Structure versus Randomness in Algebraic Geometry and Additive Combinatorics

代数几何和加法组合中的结构与随机性

• 批准号: 2302988
• 负责人: Guy Moshkovitz
• 金额: $ 20.14万
• 依托单位: CUNY Baruch College
• 依托单位国家: 美国
• 项目类别: Standard Grant
• 财政年份: 2023
• 资助国家: 美国
• 起止时间: 2023-06-15 至 2026-05-31
• 项目状态: 未结题
• 来源: https://www.nsf.gov/awardsearch/showAward?AWD_ID=2302988&HistoricalAwards=false
• 关键词: Structure; versus; Randomness; Algebraic; Geometry

Notions of structure and of randomness are pervasive throughout mathematics, and the study of the interplay between these two notions has shaped entire areas of research. The goal of this project is to obtain quantitative improvements to a myriad of both classical and cutting-edge results that rely on the interplay between structure and randomness in additive combinatorics, number theory, commutative algebra, and algebraic geometry. In turn, these improvements should have applications in multiple areas of computer science such as coding theory, property testing, and derandomization. This project further aims to expand access to combinatorics research, both by involving students in research projects, and by creating educational opportunities for students and the general public. The research in this project has two main aspects. The first is focused on polynomials, aiming to improve the best bounds known for results that build on the structure-vs-randomness phenomenon, and in particular, on regularization of polynomials. A main theme here is leveraging recent progress in the study of tensor ranks, and in the study of quantitative versions of classical theorems about polynomials (e.g., Stillman's conjecture, finite-field Nullstellensatz). The second aspect of this research is focused on general functions that, nonetheless, behave like polynomials to some extent.

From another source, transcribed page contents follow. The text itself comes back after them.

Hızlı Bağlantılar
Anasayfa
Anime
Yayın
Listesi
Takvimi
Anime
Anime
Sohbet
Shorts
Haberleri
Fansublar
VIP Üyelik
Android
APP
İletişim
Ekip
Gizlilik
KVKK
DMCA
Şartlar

A central aim here is to improve or develop new variants of general-purpose tools such as the arithmetic regularity lemma, with the goal of making progress towards the Polynomial Gowers Inverse conjecture and other central questions in higher-order Fourier analysis and additive combinatorics.This award reflects NSF's statutory mission and has been deemed worthy of support through evaluation using the Foundation's intellectual merit and broader impacts review criteria.

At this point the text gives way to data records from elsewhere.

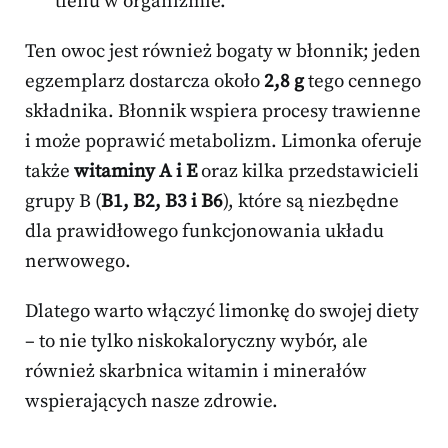
tlenu w organizmie.
Ten owoc jest również bogaty w błonnik; jeden
egzemplarz dostarcza około
2,8 g
tego cennego
składnika. Błonnik wspiera procesy trawienne
i może poprawić metabolizm. Limonka oferuje
także
witaminy A i E
oraz kilka przedstawicieli
grupy B (
B1, B2, B3 i B6
), które są niezbędne
dla prawidłowego funkcjonowania układu
nerwowego.
Dlatego warto włączyć limonkę do swojej diety
– to nie tylko niskokaloryczny wybór, ale
również skarbnica witamin i minerałów
wspierających nasze zdrowie.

结构和随机性的概念在整个数学中无处不在，对这两个概念之间相互作用的研究塑造了整个研究领域。这个项目的目标是获得对无数经典和前沿结果的量化改进，这些结果依赖于加法组合学、数论、交换代数和代数几何中结构和随机性之间的相互作用。反过来，这些改进应该在计算机科学的多个领域中得到应用，例如编码理论、属性测试和去随机化。该项目还旨在通过让学生参与研究项目，并为学生和公众创造教育机会，扩大获得组合学研究的机会。本项目的研究主要有两个方面。第一个重点是多项式，旨在改善基于结构与随机性现象的结果的最佳界限，特别是多项式的正则化。这里的一个主要主题是利用张量秩研究的最新进展，以及关于多项式的经典定理的量化版本的研究(例如，Stillman猜想，有限域Nullstellensatz)。这项研究的第二个方面集中在一般函数上，但在某种程度上，这些函数的行为类似于多项式。这里的一个中心目标是改进或开发通用工具的新变体，如算术正则性引理，目标是在高阶傅立叶分析和加性组合学中的多项式Gowers逆猜想和其他中心问题方面取得进展。该奖项反映了NSF的法定使命，并通过使用基金会的智力优势和更广泛的影响审查标准进行评估，被认为值得支持。